37. SCO has obfuscated its claims and has hidden its supposed evidence because the evidence does not demonstrate the breaches and violations that SCO has alleged. Moreover, key developers and influential leaders in the open-source comunity, including leaders of Linux kernel development, have stated publicly that they are prepared immediately to remove any allegedly offending material from the Linux kernel. Rather than permit remediation or mitigation of its alleged injuries (which are non-existent), SCO has declined to reveal the particulars of the alleged violations in order to artificially and improperly inflate the price of its stock.

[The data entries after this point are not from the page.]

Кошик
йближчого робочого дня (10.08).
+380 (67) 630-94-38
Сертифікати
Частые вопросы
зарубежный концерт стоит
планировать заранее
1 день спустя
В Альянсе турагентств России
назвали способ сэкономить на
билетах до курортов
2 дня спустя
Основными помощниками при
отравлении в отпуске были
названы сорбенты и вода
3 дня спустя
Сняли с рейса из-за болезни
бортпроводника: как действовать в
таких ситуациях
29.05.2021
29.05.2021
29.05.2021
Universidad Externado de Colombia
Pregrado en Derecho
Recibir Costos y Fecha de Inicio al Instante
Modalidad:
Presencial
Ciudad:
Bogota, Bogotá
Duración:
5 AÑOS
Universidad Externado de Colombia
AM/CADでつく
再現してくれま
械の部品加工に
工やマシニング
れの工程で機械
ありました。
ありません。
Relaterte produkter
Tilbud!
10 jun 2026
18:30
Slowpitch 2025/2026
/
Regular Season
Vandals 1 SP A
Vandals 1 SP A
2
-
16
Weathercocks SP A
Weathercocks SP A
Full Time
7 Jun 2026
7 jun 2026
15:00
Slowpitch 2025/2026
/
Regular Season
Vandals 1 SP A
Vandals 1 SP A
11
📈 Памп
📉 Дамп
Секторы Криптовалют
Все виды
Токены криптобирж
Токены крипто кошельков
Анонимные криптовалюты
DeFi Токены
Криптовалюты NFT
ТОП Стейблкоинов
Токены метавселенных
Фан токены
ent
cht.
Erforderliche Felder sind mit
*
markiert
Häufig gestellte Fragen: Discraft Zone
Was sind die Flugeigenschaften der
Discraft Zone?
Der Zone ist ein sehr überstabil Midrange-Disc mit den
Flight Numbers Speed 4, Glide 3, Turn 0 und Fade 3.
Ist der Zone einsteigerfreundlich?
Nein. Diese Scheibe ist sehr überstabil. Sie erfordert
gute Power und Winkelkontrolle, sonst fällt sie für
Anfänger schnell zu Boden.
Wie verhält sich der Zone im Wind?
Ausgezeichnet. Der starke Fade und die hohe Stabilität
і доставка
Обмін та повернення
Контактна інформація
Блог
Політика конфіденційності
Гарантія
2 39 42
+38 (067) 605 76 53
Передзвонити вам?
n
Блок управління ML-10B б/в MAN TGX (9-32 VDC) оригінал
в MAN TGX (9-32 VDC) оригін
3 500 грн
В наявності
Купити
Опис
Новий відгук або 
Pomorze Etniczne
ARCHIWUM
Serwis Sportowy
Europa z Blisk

Coming from a company as respected as IBM, that's a serious allegation. If true, it would (or should) mean jail time for key SCO executives. Have they been profiting from the current imbroglio? I don't know, but you can judge for yourself.

August 10, 2003

Why SCO Can't Be Right

Via Larry Lessig, though it's a week and a half old, this essay (83K PDF) by Eben Moglen remains the simplest and clearest summary I've seen of the problems with SCO's Linux lawsuits. Recommended.

July 26, 2003

More on Push-to-Talk

More on the push-to-talk controversy:

Nextel Communications Inc. isn't backing down in the face of yet another challenge to its push-to-talk services from Verizon Wireless.

Verizon's latest complaint filed in federal court objects to Nextel's trademark of the words 'push to talk' and 'PTT.'

Nextel shot back that it is fully secure in the trademarks of those words. 'We are as confident in Nextel's trademark rights for Push To Talk and PTT as we are in our technological leadership. The U.S. Patent and Trademark office's approval of these marks indicate we're not alone in this belief. We're certain the courts will agree, too,' it said in a statement.

Citing a USPTO approval to defend your position is like saying you're good looking because your mother says so. Sure, it may be true, but since almost anyone can say it, it doesn't matter.